A tempestade

Respirava profundamente. Movimento algum fora do normal não fizera, repetia por vezes tais atos parecendo sugar todo um vão de vida qualquer a sua volta.

O vento soprava com força. Árvores das mais variadas balançavam, as roupas nos varais também. Não indiferentes eram os portões que abertos batiam fortemente sem se trancarem. Ao longe assistia frondosas palmeiras que, com plenitude dançavam ao sabor do vento, punha medo nos fracos e desafiavam os fortes. Frases inesquecíveis vinham de quem não mais tinha essência em seus pensamentos, nem tampouco razão... “Deus somente está nos punindo” Tais pronunciamentos faziam-se por bocas balbuciando, sem a menor consciência do ato.

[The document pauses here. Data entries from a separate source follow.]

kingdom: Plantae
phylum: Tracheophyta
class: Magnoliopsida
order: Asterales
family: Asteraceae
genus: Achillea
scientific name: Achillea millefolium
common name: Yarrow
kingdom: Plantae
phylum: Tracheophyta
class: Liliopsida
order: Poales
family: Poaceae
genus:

Roberto observava atentamente uma mudança que se dava na casa ao lado. Extrema era sua curiosidade, que estático buscava todas as palavras do senhor que a descarregava. Desciam-se cadeiras e uma mesa, enquanto isso escutava o idoso cavalheiro, que de cima do caminhão afirmava convicto, que a água do firmamento logo viria.

Sentiu medo. As gotas de chuva começavam a molhar seus pés e o vento fechava as venezianas das janelas. Energia elétrica não mais havia, assim o caos que se formava a sua frente pronunciava um sofrimento semelhante de tudo o que teria acontecido outrora, não pior em terror, saberemos que sim, mas o trauma fixou pavor e saudades em tudo que sopra; que sopra e faz os galhos serpentearem, o céu enegrecer, as ruas vazias ficarem e o coração aflito premeditar.

A energia elétrica voltou e retornou a findar. O filho sorria. Novamente um fio de medo percorreu sua espinha, não somente a dele, mas de todos que de olhos abertos permaneciam. O canteiro de rosas um tanto minúsculo, parecia sorrir ao forte vento e a gelada chuva curvando-se, tendo como trilha sonora não apenas o uivar dos sopros e o gotejar da límpida água, mas também os alegres gritos do último rebento da família.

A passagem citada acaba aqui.